“I don’t think so,” said Lucius; and he waved his host’s silent offer of a cigar. “No, thanks. Never want to smoke in a thunder-storm. I—Whoo!” he interrupted himself, as a flare of light and a catastrophe of sound came simultaneously. “Let’s go in,” he said mildly.
“Not I. I love to watch it.”
“Well——” Lucius paused, but at a renewal of the catastrophe, “Excuse me!” he said, and tarried no longer.
He found Mrs. Thomas and Ludlum in the centre of the darkened drawing-room. She was sitting in a gilt chair with her feet off the floor and upon a rung of the chair; and four heavy, flat-bottomed drinking-glasses were upon the floor, each of them containing the foot of a leg of the gilt chair. Ludlum was upon her lap.
“Don’t you believe in insulation, Lucius?” she asked anxiously. “As long as we sit like this, we can’t be struck, can we?”
He put on his glasses and gave her a solemn stare before replying. “I don’t know about that,” he said. “Of course John is safer out on the porch than we are in here.”

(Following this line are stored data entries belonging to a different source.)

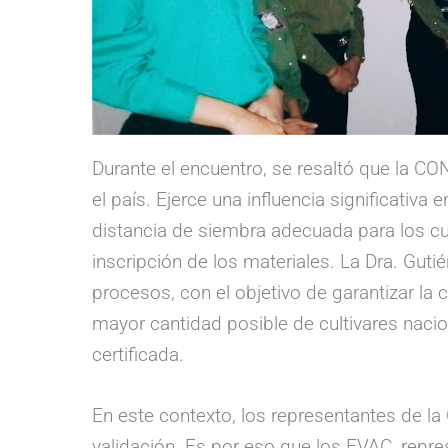
Durante el encuentro, se resaltó que la CO
el país. Ejerce una influencia significativ
distancia de siembra adecuada para los cul
inscripción de los materiales. La Dra. Guti
procesos, con el objetivo de garantizar la 
mayor cantidad posible de cultivares nacio
certificada.
En este contexto, los representantes de la
validación. Es por eso que los EVAC, repr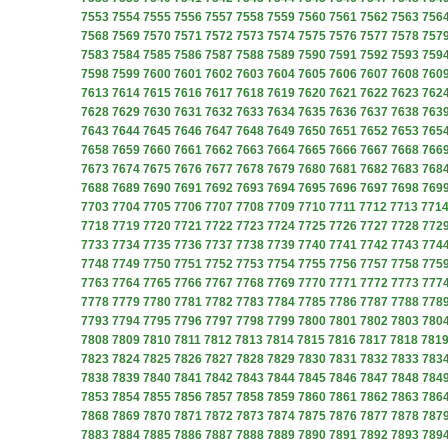
7553
7554
7555
7556
7557
7558
7559
7560
7561
7562
7563
756
7568
7569
7570
7571
7572
7573
7574
7575
7576
7577
7578
757
7583
7584
7585
7586
7587
7588
7589
7590
7591
7592
7593
759
7598
7599
7600
7601
7602
7603
7604
7605
7606
7607
7608
760
7613
7614
7615
7616
7617
7618
7619
7620
7621
7622
7623
762
7628
7629
7630
7631
7632
7633
7634
7635
7636
7637
7638
763
7643
7644
7645
7646
7647
7648
7649
7650
7651
7652
7653
765
7658
7659
7660
7661
7662
7663
7664
7665
7666
7667
7668
766
7673
7674
7675
7676
7677
7678
7679
7680
7681
7682
7683
768
7688
7689
7690
7691
7692
7693
7694
7695
7696
7697
7698
769
7703
7704
7705
7706
7707
7708
7709
7710
7711
7712
7713
771
7718
7719
7720
7721
7722
7723
7724
7725
7726
7727
7728
772
7733
7734
7735
7736
7737
7738
7739
7740
7741
7742
7743
774
7748
7749
7750
7751
7752
7753
7754
7755
7756
7757
7758
775
7763
7764
7765
7766
7767
7768
7769
7770
7771
7772
7773
777
7778
7779
7780
7781
7782
7783
7784
7785
7786
7787
7788
778
7793
7794
7795
7796
7797
7798
7799
7800
7801
7802
7803
780
7808
7809
7810
7811
7812
7813
7814
7815
7816
7817
7818
781
7823
7824
7825
7826
7827
7828
7829
7830
7831
7832
7833
783
7838
7839
7840
7841
7842
7843
7844
7845
7846
7847
7848
784
7853
7854
7855
7856
7857
7858
7859
7860
7861
7862
7863
786
7868
7869
7870
7871
7872
7873
7874
7875
7876
7877
7878
787
7883
7884
7885
7886
7887
7888
7889
7890
7891
7892
7893
789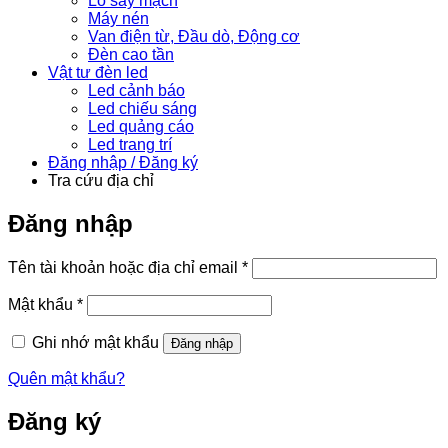
Lò sấy mạch
Máy nén
Van điện từ, Đầu dò, Động cơ
Đèn cao tần
Vật tư đèn led
Led cảnh báo
Led chiếu sáng
Led quảng cáo
Led trang trí
Đăng nhập / Đăng ký
Tra cứu địa chỉ
Đăng nhập
Bắt
Tên tài khoản hoặc địa chỉ email
*
buộc
Bắt
Mật khẩu
*
buộc
Ghi nhớ mật khẩu
Đăng nhập
Quên mật khẩu?
Đăng ký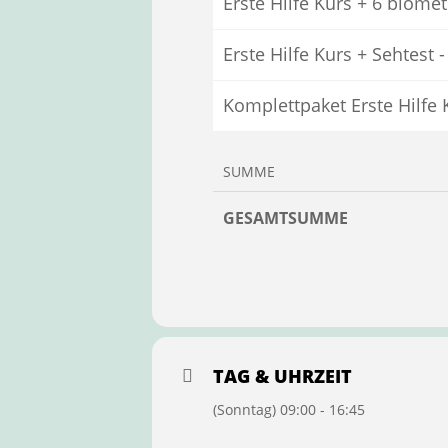
Erste Hilfe Kurs + 6 biome
Erste Hilfe Kurs + Sehtest 
Komplettpaket Erste Hilfe 
SUMME
GESAMTSUMME
TAG & UHRZEIT
(Sonntag) 09:00 - 16:45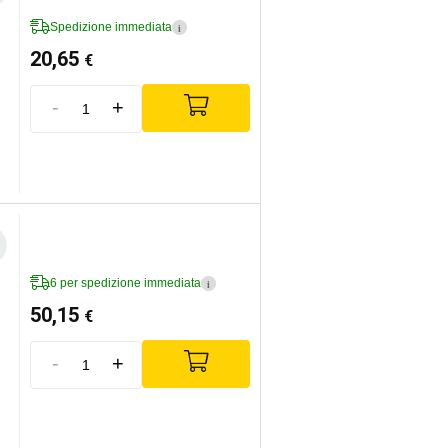
Spedizione immediata
i
20,65
€
-
+
6 per spedizione immediata
i
50,15
€
-
+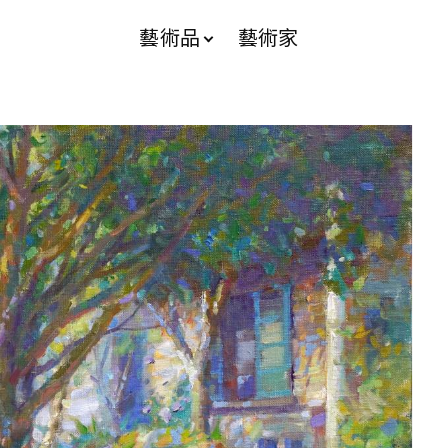
藝術品
藝術家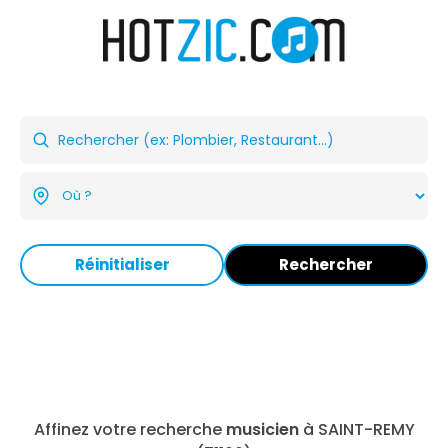
Réinitialiser
Rechercher
Affinez votre recherche
musicien
à SAINT-REMY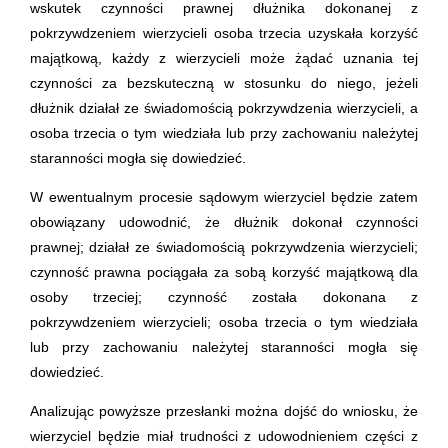
wskutek czynności prawnej dłużnika dokonanej z
pokrzywdzeniem wierzycieli osoba trzecia uzyskała korzyść
majątkową, każdy z wierzycieli może żądać uznania tej
czynności za bezskuteczną w stosunku do niego, jeżeli
dłużnik działał ze świadomością pokrzywdzenia wierzycieli, a
osoba trzecia o tym wiedziała lub przy zachowaniu należytej
staranności mogła się dowiedzieć.
W ewentualnym procesie sądowym wierzyciel będzie zatem
obowiązany udowodnić, że dłużnik dokonał czynności
prawnej; działał ze świadomością pokrzywdzenia wierzycieli;
czynność prawna pociągała za sobą korzyść majątkową dla
osoby trzeciej; czynność została dokonana z
pokrzywdzeniem wierzycieli; osoba trzecia o tym wiedziała
lub przy zachowaniu należytej staranności mogła się
dowiedzieć.
Analizując powyższe przesłanki można dojść do wniosku, że
wierzyciel będzie miał trudności z udowodnieniem części z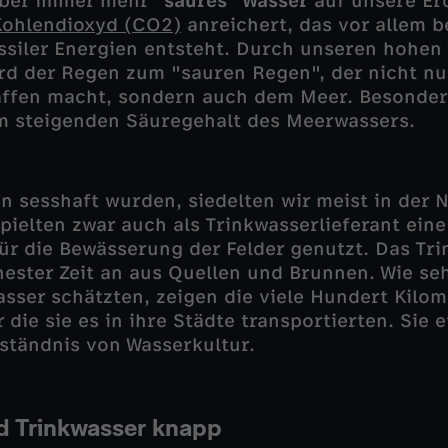
 aber immer mehr
"saures" Wasser
auf unsere Erd
Kohlendioxyd (CO2)
anreichert, das vor allem b
siler Energien entsteht. Durch unseren hohen
rd der Regen zum "sauren Regen", der nicht nu
affen macht, sondern auch dem Meer. Besonder
m steigenden Säuregehalt des Meerwassers.
n sesshaft wurden, siedelten wir meist in der 
spielten zwar auch als Trinkwasserlieferant ein
für die Bewässerung der Felder genutzt. Das Tr
hester Zeit an aus Quellen und Brunnen. Wie se
asser schätzten, zeigen die viele Hundert Kilo
r die sie es in ihre Städte transportierten. Sie e
rständnis von Wasserkultur.
rd Trinkwasser knapp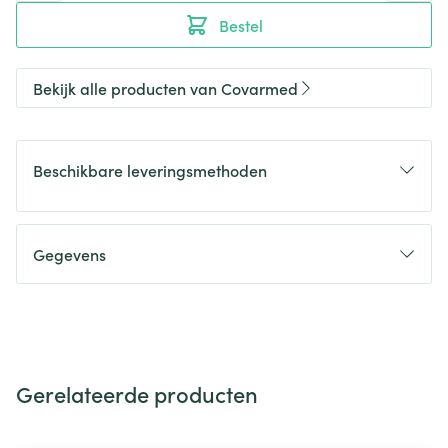
Bestel
Bekijk alle producten van Covarmed
Beschikbare leveringsmethoden
Gegevens
Gerelateerde producten
Navigeren door de elementen van de carrousel is mogelijk m
Druk om carrousel over te slaan
Druk op om naar carrouselnavigatie te gaan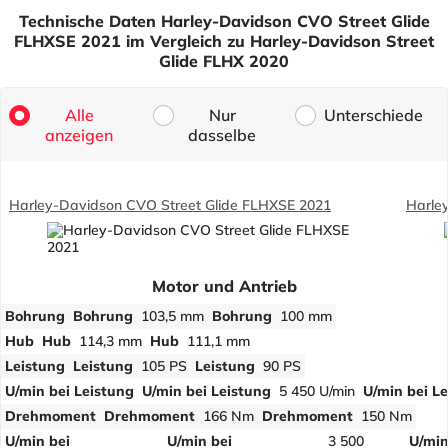
Technische Daten Harley-Davidson CVO Street Glide
FLHXSE 2021 im Vergleich zu Harley-Davidson Street
Glide FLHX 2020
Alle
Nur
Unterschiede
anzeigen
dasselbe
Harley-Davidson CVO Street Glide FLHXSE 2021
Harle
Motor und Antrieb
Bohrung
Bohrung
103,5 mm
Bohrung
100 mm
Hub
Hub
114,3 mm
Hub
111,1 mm
Leistung
Leistung
105 PS
Leistung
90 PS
U/min bei Leistung
U/min bei Leistung
5 450 U/min
U/min bei L
Drehmoment
Drehmoment
166 Nm
Drehmoment
150 Nm
U/min bei
U/min bei
3 500
U/min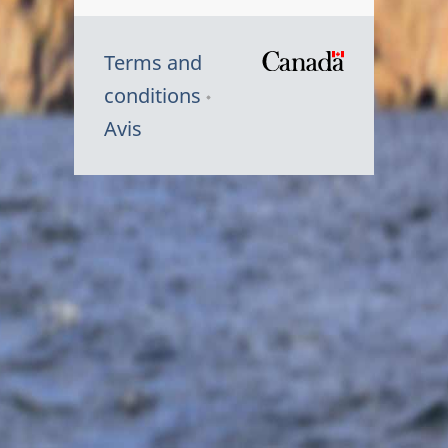
Terms and
/
conditions
Symbole
Avis
du
gouvernem
du
Canada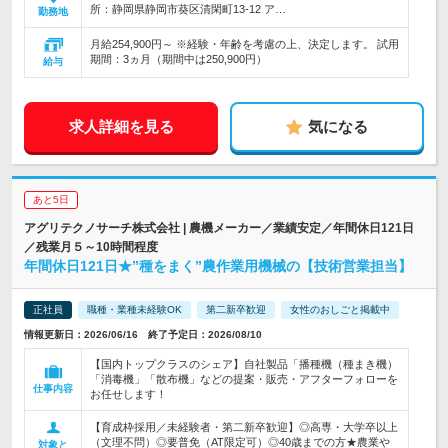
所：静岡県静岡市葵区清閑町13-12 ア…
勤務地
月給254,900円～ ※経験・年齢を考慮の上、決定します。 試用
期間：3ヵ月（期間中は250,900円）
給与
求人詳細を見る
気になる
あと5日
アグリテクノサーチ株式会社 | 農機メーカー／業績安定／年間休日121日
／残業月５～10時間程度
年間休日121日★”種をまく”農作業用機械の【技術営業担当】
正社員
職種・業種未経験OK
第二新卒歓迎
女性のおしごと掲載中
情報更新日：2026/06/16 終了予定日：2026/08/10
【国内トップクラスのシェア】自社製品「播種機（種まき機）
「消毒機」「散布機」などの提案・販売・アフターフォローを
仕事内容
お任せします！
【育成枠採用／未経験者・第二新卒歓迎】◎高専・大学卒以上
（文理不問）◎要普免（AT限定可）◎40歳までの方★農業や
対象と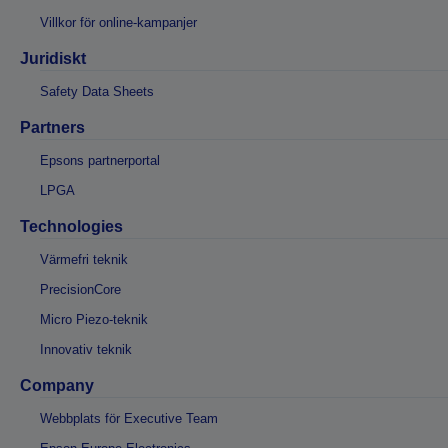
Villkor för online-kampanjer
Juridiskt
Safety Data Sheets
Partners
Epsons partnerportal
LPGA
Technologies
Värmefri teknik
PrecisionCore
Micro Piezo-teknik
Innovativ teknik
Company
Webbplats för Executive Team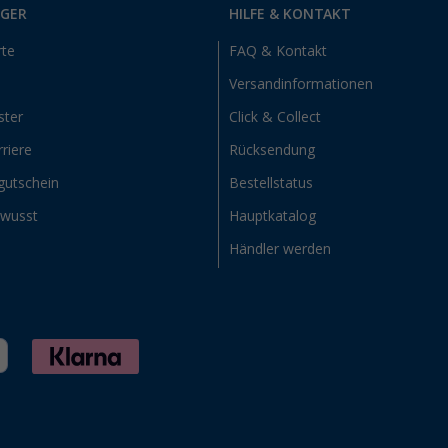
RGER
HILFE & KONTAKT
rte
FAQ & Kontakt
Versandinformationen
ster
Click & Collect
riere
Rücksendung
gutschein
Bestellstatus
ewusst
Hauptkatalog
Händler werden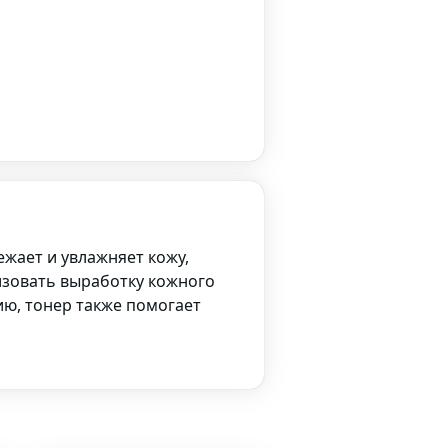
ежает и увлажняет кожу,
лизовать выработку кожного
ию, тонер также помогает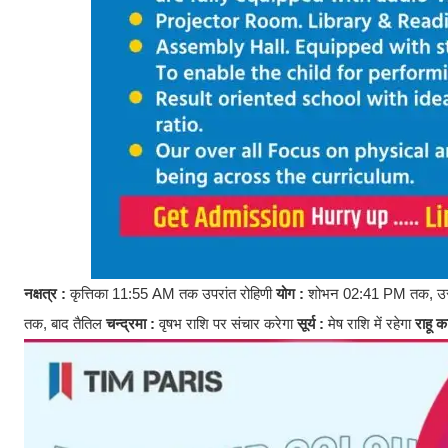
नक्षत्र :
कृत्तिका 11:55 AM तक उपरांत रोहिणी
योग :
शोभन 02:41 PM तक, उसक
तक, बाद तैतिल
चन्द्रमा :
वृषभ राशि पर संचार करेगा
सूर्य :
मेष राशि में रहेगा
राहू 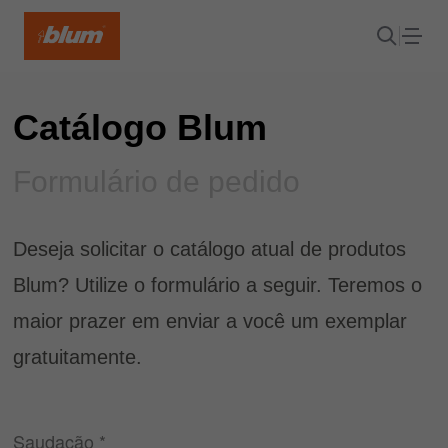
Catálogo Blum
Formulário de pedido
Deseja solicitar o catálogo atual de produtos
Blum? Utilize o formulário a seguir. Teremos o
maior prazer em enviar a você um exemplar
gratuitamente.
Saudação *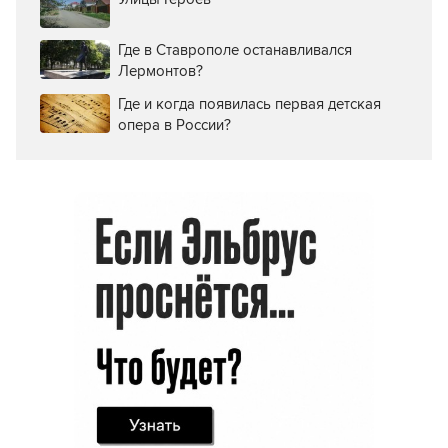
Где в Ставрополе останавливался
Лермонтов?
Где и когда появилась первая детская
опера в России?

“Oh, no, no!” she cried. “A porch is the most dangerous place there is!”
“I don’t know whether or not he’s safe from the lightning,” Lucius explained. “I mean he’s safe from being troubled about it the way we are.”
“I don’t call that being safe,” his lady-cousin began. “I don’t see what——”
But she broke off to find place for a subdued shriek, as an admiral’s salute of great guns jarred the house. Other salutes followed, interjected, in spite of drawn shades and curtains, with spurts of light into the room, and at each spurt Mrs. Thomas shivered and said “Oh!” in a low voice, whereupon Ludlum jumped and said “Ouch!” likewise in a low voice. Then, at the ensuing crash, Mrs. Thomas emitted a little scream, and Ludlum emitted a large one.